Member of Parliament
- Incumbent
- Assumed office 22 July 2020
- Constituency: Electoral district X

Co-leader of Centre
- In office 15 November 2020 – 6 November 2021 Serving with Dalija Orešković, Marin Račić, Dario Carev
- Preceded by: Position established
- Succeeded by: Ivica Puljak

President of Pametno
- In office June 2015 – 15 November 2020
- Preceded by: Position established
- Succeeded by: Position abolished

Member of Split City Council
- In office 19 May 2013 – 16 May 2021

Personal details
- Born: Marijana Rakuljić 19 August 1971 (age 54) Split, SR Croatia, SFR Yugoslavia
- Party: Centre (2013–present)
- Spouse: Ivica Puljak ​(m. 1995)​
- Children: 3
- Alma mater: University of Split
- Website: marijana.org

= Marijana Puljak =

Croatian politician and computer scientist

Marijana Puljak (born 19 August 1971) is a Croatian politician and computer scientist who is serving as a Member of Parliament since 2020.

She graduated in computer science from the Faculty of Electrical Engineering, Mechanical Engineering and Naval Architecture of the University of Split in 1994. After graduation, she worked in a firm "SWING Informatics". Since 2005, she worked in Splitska banka and later held the position of a department director.
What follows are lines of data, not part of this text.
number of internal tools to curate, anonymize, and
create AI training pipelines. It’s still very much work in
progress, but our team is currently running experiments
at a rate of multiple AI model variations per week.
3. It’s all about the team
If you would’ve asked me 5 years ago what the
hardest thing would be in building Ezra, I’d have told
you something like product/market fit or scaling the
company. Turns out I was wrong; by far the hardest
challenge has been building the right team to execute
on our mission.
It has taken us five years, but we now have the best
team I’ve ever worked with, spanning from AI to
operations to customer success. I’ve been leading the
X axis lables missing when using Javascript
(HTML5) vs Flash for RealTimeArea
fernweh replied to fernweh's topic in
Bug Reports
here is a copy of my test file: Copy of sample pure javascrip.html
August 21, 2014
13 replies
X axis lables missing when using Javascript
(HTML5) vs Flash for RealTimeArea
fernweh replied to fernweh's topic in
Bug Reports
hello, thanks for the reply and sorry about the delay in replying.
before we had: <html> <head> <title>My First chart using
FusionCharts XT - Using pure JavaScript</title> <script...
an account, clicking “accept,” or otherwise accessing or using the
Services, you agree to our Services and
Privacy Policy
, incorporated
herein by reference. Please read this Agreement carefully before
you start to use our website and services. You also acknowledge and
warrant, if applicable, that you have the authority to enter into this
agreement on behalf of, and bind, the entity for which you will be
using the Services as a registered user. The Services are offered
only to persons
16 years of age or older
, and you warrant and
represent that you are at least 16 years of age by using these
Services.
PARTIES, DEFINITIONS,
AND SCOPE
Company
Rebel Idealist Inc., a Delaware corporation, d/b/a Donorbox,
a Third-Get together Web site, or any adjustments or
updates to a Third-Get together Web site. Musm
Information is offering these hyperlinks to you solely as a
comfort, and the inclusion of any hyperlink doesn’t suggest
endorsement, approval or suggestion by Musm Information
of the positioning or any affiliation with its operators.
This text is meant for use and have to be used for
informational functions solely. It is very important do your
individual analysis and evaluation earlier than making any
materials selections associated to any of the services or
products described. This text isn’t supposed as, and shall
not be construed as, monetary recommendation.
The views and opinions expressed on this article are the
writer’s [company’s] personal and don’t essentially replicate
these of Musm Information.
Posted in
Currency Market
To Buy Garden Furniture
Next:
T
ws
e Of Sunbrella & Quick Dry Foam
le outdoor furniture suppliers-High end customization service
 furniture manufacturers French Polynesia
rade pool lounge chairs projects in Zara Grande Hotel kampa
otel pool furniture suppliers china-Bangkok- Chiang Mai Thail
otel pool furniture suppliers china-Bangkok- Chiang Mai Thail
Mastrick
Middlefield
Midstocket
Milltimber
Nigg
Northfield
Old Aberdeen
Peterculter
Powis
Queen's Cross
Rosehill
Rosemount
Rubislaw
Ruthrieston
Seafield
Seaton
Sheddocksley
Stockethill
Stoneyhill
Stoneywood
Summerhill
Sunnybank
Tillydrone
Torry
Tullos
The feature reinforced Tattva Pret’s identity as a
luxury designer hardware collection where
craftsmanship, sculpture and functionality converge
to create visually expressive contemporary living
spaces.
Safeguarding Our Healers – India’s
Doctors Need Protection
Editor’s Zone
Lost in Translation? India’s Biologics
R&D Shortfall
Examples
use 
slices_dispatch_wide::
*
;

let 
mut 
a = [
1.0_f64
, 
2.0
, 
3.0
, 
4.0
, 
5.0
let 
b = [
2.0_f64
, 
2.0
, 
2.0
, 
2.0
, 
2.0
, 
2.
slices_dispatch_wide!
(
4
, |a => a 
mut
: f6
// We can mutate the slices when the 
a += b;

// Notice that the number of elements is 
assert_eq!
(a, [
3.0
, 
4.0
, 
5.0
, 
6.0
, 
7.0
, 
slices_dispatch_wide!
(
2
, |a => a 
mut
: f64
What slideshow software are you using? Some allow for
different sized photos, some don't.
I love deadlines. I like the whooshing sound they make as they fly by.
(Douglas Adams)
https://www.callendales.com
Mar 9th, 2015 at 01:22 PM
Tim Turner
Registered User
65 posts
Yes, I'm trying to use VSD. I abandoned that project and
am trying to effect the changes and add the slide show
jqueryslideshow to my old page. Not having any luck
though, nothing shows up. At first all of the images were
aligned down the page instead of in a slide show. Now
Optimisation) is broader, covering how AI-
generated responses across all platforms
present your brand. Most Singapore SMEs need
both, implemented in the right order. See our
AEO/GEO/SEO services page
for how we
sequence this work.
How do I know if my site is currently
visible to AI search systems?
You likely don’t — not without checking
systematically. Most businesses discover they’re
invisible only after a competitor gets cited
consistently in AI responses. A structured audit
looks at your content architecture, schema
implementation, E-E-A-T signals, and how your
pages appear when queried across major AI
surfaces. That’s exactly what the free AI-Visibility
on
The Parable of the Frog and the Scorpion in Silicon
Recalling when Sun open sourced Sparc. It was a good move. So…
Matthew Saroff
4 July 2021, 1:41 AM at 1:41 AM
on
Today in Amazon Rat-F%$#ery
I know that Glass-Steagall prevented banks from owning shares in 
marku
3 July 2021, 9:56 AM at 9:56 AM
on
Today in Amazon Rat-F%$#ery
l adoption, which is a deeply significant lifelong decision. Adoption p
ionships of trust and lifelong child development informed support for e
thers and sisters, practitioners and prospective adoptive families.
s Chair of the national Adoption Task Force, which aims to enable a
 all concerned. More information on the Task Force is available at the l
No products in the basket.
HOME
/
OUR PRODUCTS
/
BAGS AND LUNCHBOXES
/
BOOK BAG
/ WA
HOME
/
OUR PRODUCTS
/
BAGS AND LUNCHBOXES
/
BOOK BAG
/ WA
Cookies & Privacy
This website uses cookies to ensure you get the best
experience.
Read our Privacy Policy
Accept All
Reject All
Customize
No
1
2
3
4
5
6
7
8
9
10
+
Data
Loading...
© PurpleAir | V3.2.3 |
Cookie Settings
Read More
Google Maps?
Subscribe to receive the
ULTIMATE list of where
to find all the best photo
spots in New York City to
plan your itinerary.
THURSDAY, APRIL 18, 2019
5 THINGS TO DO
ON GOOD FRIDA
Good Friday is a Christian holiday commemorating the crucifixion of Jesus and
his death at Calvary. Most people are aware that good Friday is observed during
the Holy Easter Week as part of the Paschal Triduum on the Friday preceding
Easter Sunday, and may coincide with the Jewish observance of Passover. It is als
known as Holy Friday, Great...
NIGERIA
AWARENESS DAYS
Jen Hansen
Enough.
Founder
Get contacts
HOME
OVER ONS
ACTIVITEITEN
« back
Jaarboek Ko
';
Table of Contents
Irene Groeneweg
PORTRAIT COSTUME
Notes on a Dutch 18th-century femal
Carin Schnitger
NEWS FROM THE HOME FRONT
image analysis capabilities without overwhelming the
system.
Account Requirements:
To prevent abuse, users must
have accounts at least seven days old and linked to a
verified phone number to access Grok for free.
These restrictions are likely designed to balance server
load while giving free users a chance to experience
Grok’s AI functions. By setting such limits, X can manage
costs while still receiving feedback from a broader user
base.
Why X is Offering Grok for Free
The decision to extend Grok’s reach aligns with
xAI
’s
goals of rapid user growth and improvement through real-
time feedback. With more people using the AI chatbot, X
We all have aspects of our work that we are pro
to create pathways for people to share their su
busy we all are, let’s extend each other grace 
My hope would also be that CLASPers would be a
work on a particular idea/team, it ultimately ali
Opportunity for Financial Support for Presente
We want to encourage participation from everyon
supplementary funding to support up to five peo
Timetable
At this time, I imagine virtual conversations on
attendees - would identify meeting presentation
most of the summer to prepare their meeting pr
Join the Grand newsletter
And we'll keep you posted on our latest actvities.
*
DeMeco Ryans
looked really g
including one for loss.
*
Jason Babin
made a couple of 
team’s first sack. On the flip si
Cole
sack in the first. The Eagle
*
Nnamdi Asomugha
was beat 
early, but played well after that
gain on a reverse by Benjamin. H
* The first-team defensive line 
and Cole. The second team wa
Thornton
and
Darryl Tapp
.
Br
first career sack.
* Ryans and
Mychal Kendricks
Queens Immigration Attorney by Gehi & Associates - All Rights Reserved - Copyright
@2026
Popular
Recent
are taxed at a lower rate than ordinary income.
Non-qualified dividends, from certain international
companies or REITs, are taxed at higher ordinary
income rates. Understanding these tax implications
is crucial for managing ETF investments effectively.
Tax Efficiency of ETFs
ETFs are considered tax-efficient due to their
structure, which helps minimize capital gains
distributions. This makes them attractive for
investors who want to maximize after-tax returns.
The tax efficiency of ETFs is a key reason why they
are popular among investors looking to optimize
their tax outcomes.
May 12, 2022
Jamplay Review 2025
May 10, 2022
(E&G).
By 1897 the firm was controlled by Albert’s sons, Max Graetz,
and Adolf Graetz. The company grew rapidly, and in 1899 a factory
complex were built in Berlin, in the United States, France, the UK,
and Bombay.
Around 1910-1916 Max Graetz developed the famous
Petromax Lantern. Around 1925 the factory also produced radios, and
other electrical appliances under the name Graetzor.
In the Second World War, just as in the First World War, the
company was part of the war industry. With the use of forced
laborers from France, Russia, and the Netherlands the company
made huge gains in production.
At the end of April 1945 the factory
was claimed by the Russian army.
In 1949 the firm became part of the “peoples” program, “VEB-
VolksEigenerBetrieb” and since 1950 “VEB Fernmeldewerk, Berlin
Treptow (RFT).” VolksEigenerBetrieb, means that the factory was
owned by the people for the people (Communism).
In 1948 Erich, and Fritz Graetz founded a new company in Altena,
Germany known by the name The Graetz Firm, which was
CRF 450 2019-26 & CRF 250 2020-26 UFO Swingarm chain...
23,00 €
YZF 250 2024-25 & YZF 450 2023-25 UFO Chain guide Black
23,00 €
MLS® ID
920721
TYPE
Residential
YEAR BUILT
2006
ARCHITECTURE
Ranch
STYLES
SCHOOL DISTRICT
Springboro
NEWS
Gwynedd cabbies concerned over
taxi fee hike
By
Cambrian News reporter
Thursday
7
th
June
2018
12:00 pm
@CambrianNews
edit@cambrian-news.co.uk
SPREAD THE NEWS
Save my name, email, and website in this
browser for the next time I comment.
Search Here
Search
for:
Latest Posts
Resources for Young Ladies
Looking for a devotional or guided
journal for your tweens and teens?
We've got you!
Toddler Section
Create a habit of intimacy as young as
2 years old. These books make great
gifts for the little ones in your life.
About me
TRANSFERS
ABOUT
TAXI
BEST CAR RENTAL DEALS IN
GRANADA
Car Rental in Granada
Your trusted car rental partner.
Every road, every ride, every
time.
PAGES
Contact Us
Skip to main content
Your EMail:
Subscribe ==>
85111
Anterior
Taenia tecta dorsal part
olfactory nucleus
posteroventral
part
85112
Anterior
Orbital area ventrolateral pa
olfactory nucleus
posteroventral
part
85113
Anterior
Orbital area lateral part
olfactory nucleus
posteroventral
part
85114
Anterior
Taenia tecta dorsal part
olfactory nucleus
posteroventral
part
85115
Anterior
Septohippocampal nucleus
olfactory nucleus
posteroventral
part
Puljak is the founder of the liberal party Pametno, formed in Split out of the citizens' initiative Za pametne ljude i pametan grad ("For smart people and a smart city"). The initiative was born out of the activist fight for a new school, missing in the district of Žnjan. In 2010, Puljak served as President of the Split City District of Žnjan which had around 6000 citizens. She was a candidate for Mayor of Split in 2013 and 2017.

She served as president of Pametno from its foundation in 2013. After Pametno merged with Party with a First and Last Name (IP) and became the Centre, Puljak became one of the four co-leaders of the new party, together with Dalija Orešković, Marin Račić and Dario Carev. Orešković and Puljak were elected to the Croatian Parliament in the 2020 Croatian parliamentary election, as leading candidates of the Pametno - IP - Focus coalition.

She is married to Ivica Puljak, a physicist who served as mayor of Split from 2021 to 2025 and was president of Centre. They have two daughters and a son together.